Die Voraussetzungen der personellen Verflechtung sind im Streitfall gegeben. Die Kläger sind an der Besitzgemeinschaft und der Betriebsgesellschaft zu gleichen Teilen beteiligt (vgl. dazu BFH-Urteil vom 2. Augsut 1972 IV 87/65, BFHE 106, 325, BStBl II 1972, 796, ständige Rechtsprechung). Träger des Besitzunternehmens kann auch eine Gemeinschaft nach Bruchteilen sein (BFH-Urteil vom 12. November 1985 VIII R 240/81, BFHE 145, 401, BStBl II 1986, 296). Der Senat läßt deshalb offen, ob die gemeinschaftliche Verpachtung des Grundstücks im Streitfall im Rahmen einer GbR vorgenommen wurde.
2. Es liegen auch die Voraussetzungen einer sachlichen Verflechtung vor.
a) Eine sachliche Verflechtung ist gegeben, wenn das Besitzunternehmen dem Betriebsunternehmen zumindest eine für dieses wesentliche Betriebsgrundlage überläßt. Grundstücke sind eine wesentliche Grundlage in diesem Sinne, wenn sie zur Erreichung des Betriebszwecks der Betriebsgesellschaft erforderlich sind und besonderes Gewicht für deren Betriebsführung besitzen (BFH-Urteil vom 17. November 1992 VIII R 36/91, BFHE 169, 389, BStBl II 1993, 233 m.w.N.).
b) Der im Streitfall verpachtete Betriebsteil erfüllt diese Voraussetzungen.
aa) Daß er zur Erreichung des Betriebszwecks erforderlich war, ergibt sich aus der Art seines Einsatzes für den Betrieb. Mit Ausnahme des auswärtigen Büros in X - dessen Bedeutung im einzelnen vom FG zwar nicht festgestellt wurde, in dem aber nur ein Teil der Verwaltungsarbeiten erledigt wurde - wurden alle betrieblichen Geschäfte einschließlich der Verwaltung und Geschäftsführung auf diesem Grundstücksteil und dem ihm angegliederten Büroraum abgewickelt.
bb) Das Grundstück war für den Betrieb der GmbH auch von besonderem Gewicht.

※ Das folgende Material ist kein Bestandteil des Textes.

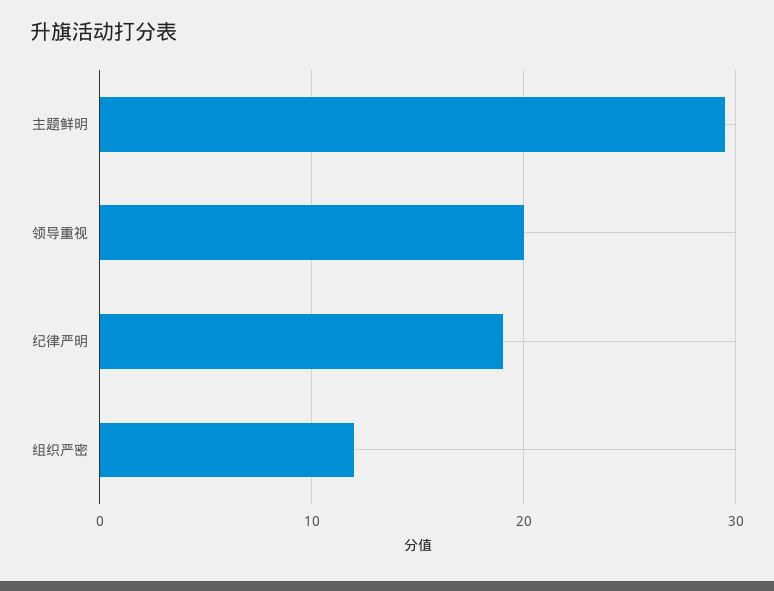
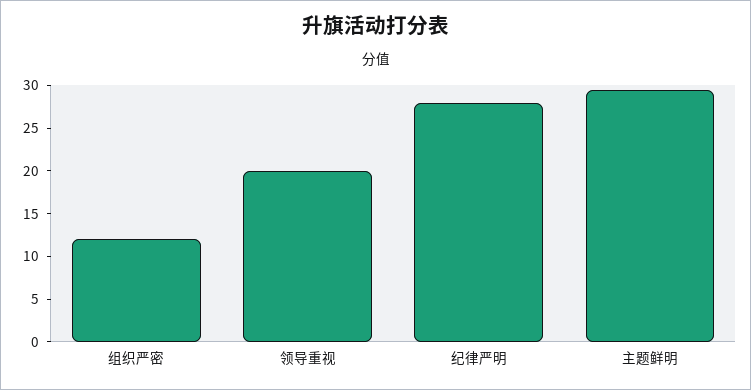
纪律严明: 19 -> 28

Maßgebend hierfür ist das Gesamtbild der tatsächlichen oder beabsichtigten Nutzung (BFH in BFHE 169, 389, BStBl II 1993, 233). Dieses Gesamtbild wird nicht geprägt durch die jederzeitige Austauschbarkeit des Betriebsgrundstücks mit anderen am Markt angebotenen Grundstücken (BFH-Urteil vom 16. Dezember 1992 X R 78/91, BStBl II 1993, 718) oder allein durch den besonderen Zuschnitt des Grundstücks bzw. dessen besonderer Gestaltung für die Zwecke des Betriebs (BFH in BFHE 169, 389, BStBl II 1993, 233). Es wird - wie der erkennende Senat in dem zuletzt genannten Urteil ausgeführt hat - vor allem auch bestimmt durch die räumliche Zusammenfassung der für den Betrieb - in seiner bisherigen Form (vgl. BFH-Urteil vom 24. August 1989 IV R 135/86, BFHE 158, 245, BStBl II 1989, 1014) - erforderlichen Betriebsmittel auf einem Grundstück. Eine solche räumliche Einheit wird hier mittels des Grundstücks hergestellt (für Lager- und Kraftfahrzeughalle, Garagen, Hof- und Ladefläche mit Zufahrt und die Büroräume). Hinzu kommt, daß das Grundstück Teil der wirtschaftlichen und organisatorischen Einheit des fortgeführten früheren Unternehmens der KG ist und daß bei einem alteingesessenen Unternehmen die Lage ein nicht unwesentlicher Bestandteil des Geschäftswerts ist.